Honestly, I’m not sure.
In the past, when I was a student going to University full time and working full time, I would just work until I crashed. I admit, it wasn’t the most mature way to handle pressure. It’s been two years since I graduated from UVU, and I hope in that time I’ve finally learned better than to run myself ragged. But, have I actually learned better coping mechanisms? Again, only time will tell.
What am I doing different this time around?
Firstly, I’m trying to keep work at work. Though I work from home now, I am trying to keep work confined to business hours. I admit that I am not particularly good that this, as I am obsessive by nature. I find myself thinking about work too much, and talking (often ranting) about it to friends more than I should. Because I am aware of this bad habit of mine, I am making it my goal to slowly condense my “work talk” over the next few weeks, until I can break the habit entirely.

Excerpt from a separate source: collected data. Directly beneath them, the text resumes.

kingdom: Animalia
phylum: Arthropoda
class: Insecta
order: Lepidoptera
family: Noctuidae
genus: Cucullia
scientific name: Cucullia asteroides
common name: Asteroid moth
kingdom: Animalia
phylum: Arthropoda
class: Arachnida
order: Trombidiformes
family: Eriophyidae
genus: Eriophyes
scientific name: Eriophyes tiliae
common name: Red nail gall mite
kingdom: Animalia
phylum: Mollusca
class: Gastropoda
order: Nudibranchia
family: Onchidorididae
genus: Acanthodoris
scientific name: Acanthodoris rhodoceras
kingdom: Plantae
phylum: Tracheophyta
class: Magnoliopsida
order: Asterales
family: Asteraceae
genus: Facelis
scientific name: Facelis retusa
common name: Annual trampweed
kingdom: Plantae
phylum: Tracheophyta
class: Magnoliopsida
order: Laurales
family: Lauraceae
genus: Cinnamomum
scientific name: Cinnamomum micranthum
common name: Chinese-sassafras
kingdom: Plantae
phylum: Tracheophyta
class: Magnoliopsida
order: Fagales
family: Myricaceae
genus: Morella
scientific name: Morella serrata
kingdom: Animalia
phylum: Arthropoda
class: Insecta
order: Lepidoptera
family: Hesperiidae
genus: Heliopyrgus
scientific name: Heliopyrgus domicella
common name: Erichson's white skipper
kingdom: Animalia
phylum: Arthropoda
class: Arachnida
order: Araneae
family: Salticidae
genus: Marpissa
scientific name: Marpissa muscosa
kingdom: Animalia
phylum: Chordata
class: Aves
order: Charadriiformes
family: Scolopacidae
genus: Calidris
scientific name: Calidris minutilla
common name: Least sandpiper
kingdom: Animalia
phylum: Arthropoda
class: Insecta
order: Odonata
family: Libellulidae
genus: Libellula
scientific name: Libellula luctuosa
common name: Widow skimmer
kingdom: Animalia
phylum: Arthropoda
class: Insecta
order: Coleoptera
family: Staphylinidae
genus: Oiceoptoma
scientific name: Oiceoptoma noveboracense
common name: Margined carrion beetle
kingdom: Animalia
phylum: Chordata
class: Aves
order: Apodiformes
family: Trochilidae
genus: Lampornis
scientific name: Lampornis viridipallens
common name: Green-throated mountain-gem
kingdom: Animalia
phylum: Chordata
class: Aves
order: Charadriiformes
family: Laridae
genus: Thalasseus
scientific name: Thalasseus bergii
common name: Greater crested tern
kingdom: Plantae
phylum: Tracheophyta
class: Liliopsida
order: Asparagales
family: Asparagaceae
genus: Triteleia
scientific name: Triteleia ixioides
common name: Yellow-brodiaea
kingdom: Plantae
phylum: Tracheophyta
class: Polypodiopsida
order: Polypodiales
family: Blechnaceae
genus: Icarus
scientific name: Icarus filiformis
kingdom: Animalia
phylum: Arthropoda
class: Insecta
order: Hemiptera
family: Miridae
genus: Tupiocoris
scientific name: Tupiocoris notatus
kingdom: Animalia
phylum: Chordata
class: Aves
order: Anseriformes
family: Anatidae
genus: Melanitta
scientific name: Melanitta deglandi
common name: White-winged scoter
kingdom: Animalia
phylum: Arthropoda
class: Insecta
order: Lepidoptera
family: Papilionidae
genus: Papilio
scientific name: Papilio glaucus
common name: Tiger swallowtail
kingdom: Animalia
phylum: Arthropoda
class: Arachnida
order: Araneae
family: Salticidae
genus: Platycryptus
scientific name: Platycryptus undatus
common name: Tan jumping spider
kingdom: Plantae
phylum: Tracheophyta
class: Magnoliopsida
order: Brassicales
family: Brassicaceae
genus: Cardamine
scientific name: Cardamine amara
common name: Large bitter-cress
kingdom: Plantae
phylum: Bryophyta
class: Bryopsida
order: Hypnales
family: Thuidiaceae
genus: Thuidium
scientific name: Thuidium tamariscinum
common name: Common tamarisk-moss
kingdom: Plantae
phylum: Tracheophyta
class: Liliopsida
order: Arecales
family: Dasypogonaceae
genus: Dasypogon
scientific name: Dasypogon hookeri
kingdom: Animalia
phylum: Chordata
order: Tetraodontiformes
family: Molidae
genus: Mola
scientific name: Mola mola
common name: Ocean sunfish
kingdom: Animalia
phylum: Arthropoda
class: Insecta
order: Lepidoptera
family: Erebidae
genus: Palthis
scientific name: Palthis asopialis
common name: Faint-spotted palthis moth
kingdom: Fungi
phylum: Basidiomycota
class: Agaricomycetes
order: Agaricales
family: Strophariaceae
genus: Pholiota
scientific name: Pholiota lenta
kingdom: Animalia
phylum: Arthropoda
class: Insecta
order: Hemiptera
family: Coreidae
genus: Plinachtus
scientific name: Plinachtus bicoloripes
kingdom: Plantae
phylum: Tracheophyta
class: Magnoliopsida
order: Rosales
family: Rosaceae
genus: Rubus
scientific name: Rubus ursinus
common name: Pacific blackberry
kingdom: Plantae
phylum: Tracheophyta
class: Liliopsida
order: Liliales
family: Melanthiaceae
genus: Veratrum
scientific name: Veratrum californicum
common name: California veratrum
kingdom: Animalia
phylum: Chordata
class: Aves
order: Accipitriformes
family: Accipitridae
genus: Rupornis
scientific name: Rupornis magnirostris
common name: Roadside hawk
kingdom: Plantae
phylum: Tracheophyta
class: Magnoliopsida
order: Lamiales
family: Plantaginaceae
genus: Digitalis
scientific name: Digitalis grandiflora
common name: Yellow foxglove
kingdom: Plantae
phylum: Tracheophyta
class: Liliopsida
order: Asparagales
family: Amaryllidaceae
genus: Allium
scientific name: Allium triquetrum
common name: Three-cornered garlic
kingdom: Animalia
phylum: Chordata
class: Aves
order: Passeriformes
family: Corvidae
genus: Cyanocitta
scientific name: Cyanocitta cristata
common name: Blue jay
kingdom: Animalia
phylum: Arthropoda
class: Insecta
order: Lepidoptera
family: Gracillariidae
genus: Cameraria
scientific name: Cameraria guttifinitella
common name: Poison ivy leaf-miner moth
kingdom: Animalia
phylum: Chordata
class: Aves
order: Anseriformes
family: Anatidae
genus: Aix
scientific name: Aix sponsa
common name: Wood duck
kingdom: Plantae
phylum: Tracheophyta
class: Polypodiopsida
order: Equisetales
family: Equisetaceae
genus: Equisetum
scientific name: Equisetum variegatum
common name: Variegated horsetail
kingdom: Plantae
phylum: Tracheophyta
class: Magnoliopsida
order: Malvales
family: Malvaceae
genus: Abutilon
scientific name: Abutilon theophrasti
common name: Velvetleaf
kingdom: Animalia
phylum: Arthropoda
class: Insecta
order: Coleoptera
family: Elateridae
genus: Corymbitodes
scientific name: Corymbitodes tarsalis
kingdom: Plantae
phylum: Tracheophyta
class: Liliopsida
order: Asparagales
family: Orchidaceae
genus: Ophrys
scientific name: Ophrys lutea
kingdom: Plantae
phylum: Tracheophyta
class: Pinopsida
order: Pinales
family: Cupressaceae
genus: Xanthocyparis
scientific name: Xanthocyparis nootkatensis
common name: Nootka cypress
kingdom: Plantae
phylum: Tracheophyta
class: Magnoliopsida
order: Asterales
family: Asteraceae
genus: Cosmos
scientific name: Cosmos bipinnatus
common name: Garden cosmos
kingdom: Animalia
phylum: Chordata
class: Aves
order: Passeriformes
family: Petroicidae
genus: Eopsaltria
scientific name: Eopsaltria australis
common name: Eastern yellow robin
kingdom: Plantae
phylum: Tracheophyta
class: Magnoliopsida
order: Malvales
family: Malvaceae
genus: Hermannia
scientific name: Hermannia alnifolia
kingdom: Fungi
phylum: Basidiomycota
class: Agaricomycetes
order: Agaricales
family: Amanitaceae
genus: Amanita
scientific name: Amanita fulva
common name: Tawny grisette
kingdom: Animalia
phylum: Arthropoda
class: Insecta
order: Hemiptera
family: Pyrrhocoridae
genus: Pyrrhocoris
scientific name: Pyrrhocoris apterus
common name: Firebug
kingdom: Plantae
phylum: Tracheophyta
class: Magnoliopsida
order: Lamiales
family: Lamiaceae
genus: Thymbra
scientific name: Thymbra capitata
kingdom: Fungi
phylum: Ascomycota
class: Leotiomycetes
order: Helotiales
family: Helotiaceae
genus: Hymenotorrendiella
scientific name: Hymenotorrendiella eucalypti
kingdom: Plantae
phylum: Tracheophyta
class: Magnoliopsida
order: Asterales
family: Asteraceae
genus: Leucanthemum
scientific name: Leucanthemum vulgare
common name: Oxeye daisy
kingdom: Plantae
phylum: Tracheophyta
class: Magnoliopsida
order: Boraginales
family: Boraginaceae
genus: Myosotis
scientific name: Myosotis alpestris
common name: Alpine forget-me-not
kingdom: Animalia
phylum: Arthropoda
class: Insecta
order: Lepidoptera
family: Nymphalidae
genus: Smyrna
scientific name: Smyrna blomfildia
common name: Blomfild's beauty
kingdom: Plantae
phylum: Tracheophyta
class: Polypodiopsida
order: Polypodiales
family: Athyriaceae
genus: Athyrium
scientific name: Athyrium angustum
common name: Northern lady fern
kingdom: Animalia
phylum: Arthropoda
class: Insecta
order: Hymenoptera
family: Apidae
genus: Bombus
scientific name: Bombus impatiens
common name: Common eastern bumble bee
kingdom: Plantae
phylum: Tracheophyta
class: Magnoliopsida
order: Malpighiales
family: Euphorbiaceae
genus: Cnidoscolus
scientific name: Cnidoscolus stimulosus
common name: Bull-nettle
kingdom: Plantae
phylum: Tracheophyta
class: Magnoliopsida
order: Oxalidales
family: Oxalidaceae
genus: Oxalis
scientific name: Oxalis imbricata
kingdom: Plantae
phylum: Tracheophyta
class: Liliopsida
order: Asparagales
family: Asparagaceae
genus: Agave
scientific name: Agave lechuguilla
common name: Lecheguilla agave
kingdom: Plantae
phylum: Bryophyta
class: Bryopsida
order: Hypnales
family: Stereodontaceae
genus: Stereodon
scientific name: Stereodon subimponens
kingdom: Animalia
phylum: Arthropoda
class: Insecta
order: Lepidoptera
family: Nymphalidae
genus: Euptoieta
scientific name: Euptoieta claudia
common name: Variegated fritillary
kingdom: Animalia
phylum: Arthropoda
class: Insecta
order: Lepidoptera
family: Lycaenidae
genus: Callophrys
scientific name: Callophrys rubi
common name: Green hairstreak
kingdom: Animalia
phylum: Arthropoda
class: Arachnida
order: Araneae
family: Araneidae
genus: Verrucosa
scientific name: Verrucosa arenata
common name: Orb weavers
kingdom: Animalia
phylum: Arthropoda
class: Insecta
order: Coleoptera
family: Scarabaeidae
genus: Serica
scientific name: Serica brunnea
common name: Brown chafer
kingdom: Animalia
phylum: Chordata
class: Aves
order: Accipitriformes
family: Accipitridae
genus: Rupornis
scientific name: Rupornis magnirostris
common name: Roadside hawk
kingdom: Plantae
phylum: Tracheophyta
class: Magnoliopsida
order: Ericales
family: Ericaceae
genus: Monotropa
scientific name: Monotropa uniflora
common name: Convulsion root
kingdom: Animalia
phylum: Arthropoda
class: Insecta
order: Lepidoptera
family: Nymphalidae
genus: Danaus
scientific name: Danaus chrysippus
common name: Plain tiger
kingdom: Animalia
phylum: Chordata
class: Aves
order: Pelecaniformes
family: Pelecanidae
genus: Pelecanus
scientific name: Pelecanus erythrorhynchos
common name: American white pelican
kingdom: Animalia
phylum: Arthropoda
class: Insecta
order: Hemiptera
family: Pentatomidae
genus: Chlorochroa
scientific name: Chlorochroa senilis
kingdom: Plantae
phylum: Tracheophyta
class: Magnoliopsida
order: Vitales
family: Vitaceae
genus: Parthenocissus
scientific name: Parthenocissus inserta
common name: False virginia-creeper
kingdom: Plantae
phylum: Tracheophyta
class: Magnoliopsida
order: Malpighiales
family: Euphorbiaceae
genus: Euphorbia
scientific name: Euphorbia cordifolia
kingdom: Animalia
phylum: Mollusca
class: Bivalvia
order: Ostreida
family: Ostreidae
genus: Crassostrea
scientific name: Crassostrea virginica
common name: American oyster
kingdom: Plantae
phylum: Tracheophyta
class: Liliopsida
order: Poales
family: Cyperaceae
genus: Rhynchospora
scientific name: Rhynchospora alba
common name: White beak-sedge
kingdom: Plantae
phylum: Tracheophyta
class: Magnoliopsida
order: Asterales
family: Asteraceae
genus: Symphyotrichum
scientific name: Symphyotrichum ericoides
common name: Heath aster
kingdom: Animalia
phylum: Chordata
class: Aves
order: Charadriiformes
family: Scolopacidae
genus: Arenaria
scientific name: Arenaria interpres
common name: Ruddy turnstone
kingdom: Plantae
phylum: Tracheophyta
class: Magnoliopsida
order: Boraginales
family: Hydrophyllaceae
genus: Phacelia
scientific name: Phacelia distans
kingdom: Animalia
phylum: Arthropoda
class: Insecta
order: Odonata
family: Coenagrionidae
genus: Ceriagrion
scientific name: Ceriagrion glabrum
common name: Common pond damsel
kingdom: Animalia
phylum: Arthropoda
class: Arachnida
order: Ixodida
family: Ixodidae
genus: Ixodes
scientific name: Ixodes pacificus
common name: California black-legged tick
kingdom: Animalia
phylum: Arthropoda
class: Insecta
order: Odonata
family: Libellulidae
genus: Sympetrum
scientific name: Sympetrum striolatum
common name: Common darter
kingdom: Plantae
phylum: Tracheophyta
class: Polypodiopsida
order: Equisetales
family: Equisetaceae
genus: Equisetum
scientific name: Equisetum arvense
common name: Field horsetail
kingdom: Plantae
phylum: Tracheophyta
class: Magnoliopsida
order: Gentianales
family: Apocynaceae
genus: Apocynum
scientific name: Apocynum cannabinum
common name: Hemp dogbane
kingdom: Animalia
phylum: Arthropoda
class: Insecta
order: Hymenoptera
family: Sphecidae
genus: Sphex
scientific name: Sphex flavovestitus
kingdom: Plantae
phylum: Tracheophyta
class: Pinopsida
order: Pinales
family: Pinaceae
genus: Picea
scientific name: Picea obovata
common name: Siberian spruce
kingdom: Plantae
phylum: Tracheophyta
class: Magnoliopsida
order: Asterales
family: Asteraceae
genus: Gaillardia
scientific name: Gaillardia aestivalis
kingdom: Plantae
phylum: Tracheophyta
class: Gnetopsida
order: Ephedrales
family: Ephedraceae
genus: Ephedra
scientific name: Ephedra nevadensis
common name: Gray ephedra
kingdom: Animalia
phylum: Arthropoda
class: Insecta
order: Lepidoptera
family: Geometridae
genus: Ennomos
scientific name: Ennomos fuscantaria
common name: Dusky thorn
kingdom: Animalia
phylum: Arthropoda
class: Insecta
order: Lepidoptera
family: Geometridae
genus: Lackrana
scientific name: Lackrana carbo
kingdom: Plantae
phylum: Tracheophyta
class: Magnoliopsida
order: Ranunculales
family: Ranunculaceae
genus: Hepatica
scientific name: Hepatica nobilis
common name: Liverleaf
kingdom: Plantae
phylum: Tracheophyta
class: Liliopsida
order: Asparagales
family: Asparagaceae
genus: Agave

What am I doing in my off-time to unwind.
Obviously, keeping work at work doesn’t do much to help me relax in my off time. There are still several hours at the end of the day that can be filled with obsessive thoughts and ruminations. Mindlessly watching television didn’t occupy my thoughts enough prevent my mind from wandering, and my old standby of writing took too much energy. So, how do I fill my time with that perfect balance between mindless and mind boggling activities?
Well, I tried picking up a new hobby, but the time and energy required to learn a fun, new skill was too draining on top the stress I already have. So, instead I tried picking up an older hobby: painting. I’ve never been a very good artist, but that doesn’t matter when the goal is relaxation. I’ve been filling my apartment with paint, brushes, and canvases. I’ve been stacking paintings, hanging them up, and giving them away. I’ve painted over a dozen so far, and I have no intention of stopping.
Obviously, I can’t paint all the time, so I’m picking up some other old habits. I’ve been taking daily walks for years now, but it has been a while since I just enjoyed being outside for the pleasure of it. When you’re life revolves around work and school- you forget to enjoy the things you did as a child. The things you loved to do before you had tight schedules, responsibilities, and back pain. For me, it was just sitting on my front porch and watching birds, butterflies, and sunsets while reading a book.
I am not naive enough to thing that any of this enough to prevent burnout. Nor am I crazy enough to believe that keeping up with this sort of work schedule for a prolonged period of time is sustainable. I am planning to take take a mini-trip in a few weeks to take my mind off the madness, and also plan to take a longer trip after the farmer’s market is over for the season.
I’m not willing to give up on my career or my business yet. I will try this system for a few months and see how long I can manage. But, if I start to feel myself getting overwhelmed, I will pull back. As much as I need my job to pay my bills, and as much as I enjoy my business, neither is worth my sanity. I hope you find ways to balance work and relaxation in your life as well.